Louisiana State and North Carolina State received a pair of high-profile commitments late in the signing period. While neither player is likely to go to college, Jeremy Hellickson and Justin Upton associate the programs with two of the top talents of the 2005 draft class.
Upton, the No. 1 prospect in the class and the younger brother of Devil Rays infielder B.J. Upton, committed to North Carolina State. The Wolfpack have a connection in new assistant coach Tony Guzzo, who formerly coached at Old Dominion, in the Virginia Tidewater region near Upton’s Chesapeake, Va., home.
Upton, a multi-tooled shortstop much in the same mold as his older brother, is the second No. 1 prospect to sign with the Wolfpack in six years, following Raleigh native Josh Hamilton, who committed to N.C. State before going No. 1 overall in the 1999 draft.

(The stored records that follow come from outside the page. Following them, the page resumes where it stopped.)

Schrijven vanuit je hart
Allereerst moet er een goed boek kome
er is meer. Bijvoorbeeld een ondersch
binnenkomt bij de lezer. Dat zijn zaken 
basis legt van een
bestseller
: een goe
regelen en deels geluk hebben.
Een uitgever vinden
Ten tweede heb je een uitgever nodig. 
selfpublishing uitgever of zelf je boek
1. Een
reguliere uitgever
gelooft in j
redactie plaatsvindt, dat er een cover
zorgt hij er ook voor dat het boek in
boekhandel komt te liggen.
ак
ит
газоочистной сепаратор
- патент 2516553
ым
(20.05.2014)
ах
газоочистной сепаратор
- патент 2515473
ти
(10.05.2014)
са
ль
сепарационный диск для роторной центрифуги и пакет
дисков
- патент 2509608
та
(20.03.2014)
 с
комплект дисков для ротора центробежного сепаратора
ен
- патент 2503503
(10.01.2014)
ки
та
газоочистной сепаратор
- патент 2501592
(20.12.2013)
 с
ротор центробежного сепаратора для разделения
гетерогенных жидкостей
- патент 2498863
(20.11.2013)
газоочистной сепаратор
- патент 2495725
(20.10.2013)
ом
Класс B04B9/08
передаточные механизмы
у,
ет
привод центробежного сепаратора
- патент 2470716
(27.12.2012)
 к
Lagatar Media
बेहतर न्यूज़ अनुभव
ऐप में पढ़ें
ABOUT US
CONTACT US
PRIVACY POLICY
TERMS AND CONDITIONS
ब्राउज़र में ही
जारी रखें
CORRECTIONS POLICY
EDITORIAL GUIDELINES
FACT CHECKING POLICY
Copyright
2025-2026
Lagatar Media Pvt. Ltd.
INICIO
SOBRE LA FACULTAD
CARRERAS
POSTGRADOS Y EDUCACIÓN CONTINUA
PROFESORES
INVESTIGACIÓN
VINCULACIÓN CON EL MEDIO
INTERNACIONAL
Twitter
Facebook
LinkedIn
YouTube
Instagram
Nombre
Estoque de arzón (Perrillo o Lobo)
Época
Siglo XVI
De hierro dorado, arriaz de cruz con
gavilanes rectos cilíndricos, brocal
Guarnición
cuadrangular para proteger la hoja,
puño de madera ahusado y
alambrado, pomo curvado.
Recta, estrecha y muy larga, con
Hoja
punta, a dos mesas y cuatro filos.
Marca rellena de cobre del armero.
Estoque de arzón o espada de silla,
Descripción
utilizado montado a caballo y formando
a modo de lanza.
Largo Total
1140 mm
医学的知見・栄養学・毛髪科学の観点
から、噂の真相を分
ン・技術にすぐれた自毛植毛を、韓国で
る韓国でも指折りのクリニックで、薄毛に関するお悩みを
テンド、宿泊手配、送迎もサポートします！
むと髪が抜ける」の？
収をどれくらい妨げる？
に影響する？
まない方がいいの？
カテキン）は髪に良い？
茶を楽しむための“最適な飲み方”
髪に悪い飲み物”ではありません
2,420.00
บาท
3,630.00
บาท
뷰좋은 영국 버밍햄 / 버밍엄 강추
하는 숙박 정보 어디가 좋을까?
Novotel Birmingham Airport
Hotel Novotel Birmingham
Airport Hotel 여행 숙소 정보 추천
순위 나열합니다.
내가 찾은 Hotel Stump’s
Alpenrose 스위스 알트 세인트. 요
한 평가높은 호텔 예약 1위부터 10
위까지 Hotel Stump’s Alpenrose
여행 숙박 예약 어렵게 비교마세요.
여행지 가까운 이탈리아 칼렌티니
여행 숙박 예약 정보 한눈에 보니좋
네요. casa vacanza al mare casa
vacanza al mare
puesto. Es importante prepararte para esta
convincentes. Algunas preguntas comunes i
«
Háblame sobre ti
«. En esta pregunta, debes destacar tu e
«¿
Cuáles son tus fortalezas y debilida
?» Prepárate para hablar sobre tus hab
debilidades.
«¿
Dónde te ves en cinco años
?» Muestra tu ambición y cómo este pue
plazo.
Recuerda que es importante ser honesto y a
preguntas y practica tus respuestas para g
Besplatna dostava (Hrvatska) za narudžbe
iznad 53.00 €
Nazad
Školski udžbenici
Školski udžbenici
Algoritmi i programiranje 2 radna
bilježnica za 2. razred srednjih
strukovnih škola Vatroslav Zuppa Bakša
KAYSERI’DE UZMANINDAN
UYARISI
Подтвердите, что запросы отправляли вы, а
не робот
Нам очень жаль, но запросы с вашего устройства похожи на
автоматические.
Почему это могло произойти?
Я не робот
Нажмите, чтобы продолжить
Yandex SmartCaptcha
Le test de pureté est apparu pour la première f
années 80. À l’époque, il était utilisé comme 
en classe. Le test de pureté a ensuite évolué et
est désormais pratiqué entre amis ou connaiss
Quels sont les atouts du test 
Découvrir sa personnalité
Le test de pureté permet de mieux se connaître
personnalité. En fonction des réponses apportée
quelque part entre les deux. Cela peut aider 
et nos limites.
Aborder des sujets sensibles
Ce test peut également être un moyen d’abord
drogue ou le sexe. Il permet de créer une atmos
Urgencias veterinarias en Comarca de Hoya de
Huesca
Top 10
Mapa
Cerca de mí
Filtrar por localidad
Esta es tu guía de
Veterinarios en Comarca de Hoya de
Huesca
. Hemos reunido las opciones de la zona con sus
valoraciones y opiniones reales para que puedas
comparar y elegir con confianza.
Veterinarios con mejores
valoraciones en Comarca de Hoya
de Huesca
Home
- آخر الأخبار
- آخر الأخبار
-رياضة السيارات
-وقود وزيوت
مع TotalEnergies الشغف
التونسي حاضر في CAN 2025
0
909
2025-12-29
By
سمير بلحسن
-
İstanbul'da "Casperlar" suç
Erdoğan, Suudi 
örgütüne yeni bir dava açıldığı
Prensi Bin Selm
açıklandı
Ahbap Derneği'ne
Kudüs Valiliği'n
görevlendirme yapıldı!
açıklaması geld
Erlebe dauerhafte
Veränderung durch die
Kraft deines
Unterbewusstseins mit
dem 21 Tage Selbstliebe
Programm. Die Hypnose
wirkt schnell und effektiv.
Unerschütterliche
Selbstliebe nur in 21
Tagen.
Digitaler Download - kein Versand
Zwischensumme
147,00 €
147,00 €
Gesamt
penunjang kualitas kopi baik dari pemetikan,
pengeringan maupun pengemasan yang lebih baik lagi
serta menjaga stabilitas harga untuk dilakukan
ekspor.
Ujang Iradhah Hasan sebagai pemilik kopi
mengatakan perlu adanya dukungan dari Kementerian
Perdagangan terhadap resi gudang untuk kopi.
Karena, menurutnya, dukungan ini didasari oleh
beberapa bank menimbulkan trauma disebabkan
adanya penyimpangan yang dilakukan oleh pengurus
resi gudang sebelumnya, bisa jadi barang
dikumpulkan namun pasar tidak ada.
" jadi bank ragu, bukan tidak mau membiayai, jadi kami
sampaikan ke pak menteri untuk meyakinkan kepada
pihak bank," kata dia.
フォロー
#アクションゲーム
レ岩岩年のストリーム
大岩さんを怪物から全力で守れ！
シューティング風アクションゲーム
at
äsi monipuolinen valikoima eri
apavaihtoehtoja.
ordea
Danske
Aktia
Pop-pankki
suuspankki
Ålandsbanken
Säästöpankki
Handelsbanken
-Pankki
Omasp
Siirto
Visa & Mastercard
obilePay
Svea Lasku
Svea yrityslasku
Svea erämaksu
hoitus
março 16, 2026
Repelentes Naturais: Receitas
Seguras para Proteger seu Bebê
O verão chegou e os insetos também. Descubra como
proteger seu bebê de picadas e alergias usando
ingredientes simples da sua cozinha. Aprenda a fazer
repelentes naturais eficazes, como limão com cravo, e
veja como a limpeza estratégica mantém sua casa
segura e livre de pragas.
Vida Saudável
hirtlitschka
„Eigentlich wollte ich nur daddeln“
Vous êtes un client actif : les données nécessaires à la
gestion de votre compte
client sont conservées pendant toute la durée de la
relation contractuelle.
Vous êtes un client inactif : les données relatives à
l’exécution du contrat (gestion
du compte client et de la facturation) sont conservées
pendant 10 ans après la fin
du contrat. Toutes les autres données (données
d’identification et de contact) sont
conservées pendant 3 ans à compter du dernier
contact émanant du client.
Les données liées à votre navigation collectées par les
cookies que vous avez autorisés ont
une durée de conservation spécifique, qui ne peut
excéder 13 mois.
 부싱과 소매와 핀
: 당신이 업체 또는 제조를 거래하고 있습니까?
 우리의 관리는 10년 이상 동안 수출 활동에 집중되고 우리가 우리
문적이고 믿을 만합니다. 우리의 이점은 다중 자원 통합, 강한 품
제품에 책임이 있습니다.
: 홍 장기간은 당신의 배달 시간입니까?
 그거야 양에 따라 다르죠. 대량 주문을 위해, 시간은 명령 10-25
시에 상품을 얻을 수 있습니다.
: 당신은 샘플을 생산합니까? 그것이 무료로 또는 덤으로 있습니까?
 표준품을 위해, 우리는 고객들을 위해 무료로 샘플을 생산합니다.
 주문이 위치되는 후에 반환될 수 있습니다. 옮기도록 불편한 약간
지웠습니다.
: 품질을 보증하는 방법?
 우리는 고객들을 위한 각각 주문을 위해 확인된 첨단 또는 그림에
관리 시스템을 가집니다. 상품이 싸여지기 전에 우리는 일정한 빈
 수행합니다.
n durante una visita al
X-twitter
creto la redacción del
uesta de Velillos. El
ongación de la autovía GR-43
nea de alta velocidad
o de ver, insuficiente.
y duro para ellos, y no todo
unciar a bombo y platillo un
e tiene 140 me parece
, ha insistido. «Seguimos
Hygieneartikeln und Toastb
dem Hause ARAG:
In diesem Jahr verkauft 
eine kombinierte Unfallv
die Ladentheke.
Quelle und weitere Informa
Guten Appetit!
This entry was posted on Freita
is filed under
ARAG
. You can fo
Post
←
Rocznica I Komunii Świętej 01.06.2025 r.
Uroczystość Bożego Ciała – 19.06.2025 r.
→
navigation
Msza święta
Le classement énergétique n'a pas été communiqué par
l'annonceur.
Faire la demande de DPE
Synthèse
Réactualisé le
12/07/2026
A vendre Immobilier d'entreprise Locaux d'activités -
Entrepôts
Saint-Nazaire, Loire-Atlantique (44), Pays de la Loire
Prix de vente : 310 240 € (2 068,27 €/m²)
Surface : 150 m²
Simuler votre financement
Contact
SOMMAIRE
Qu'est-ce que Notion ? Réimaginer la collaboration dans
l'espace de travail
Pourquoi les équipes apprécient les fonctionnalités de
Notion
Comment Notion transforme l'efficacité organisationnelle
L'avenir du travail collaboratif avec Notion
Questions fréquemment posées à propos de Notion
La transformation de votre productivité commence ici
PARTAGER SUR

Hellickson, one of four LSU recruits in the BA Top 100, has a better chance to go to college. At a listed 6-foot-1, 182 pounds, Hellickson doesn’t have an ideal pro body, but he has an electric arm. The Des Moines, Iowa, native is joined among LSU Top 100 signees by lefthander Beau Jones (No. 20), shortstop Brandon Snyder (No. 25) and outfielder Jarred Bogany (No. 36).
Hartford Hires Calcaterra
Hartford chose Jeff Calcaterra out of a pool of 80 applicants to serve as its baseball coach. He spent the last 11 years as an assistant at Indiana and also served as a team captain and all-Big 10 Conference performer while playing for the Hoosiers from 1989-92.
Calcaterra spent 17 years in Bloomington, Ind., but has ties to Hartford because his wife Karen is a Connecticut native.
"My wife is from West Hartford and all my in-laws are there, so that will definitely make the move easier," he said. "The transition is going to be fairly smooth because of all my family in the area."
Calcaterra replaces Harvey Shapiro, who resigned in August after six seasons and a 76-198 record.
Rams Move South For Season
Virginia Commonwealth will play its 2005 home games at the Petersburg Sports Complex, about a 40-minute drive south of its Richmond campus.
Since 1986, the Rams have played at the Diamond, the home field of the Triple-A Richmond Braves. But that park will face major renovations this offseason and won't be ready when VCU's season begins in February.
So VCU will play at the 2,000-seat field that also houses Petersburg High and the Petersburg Generals of the Coastal Plain League every summer. The park's dimensions are much smaller--it's just 375 feet to center field compared to 402 feet at the Diamond--so that should increase scoring.
The Rams will practice at Dorey Park, a recreational complex located about 15 minutes east of downtown Richmond that often plays host to slow-pitch softball leagues.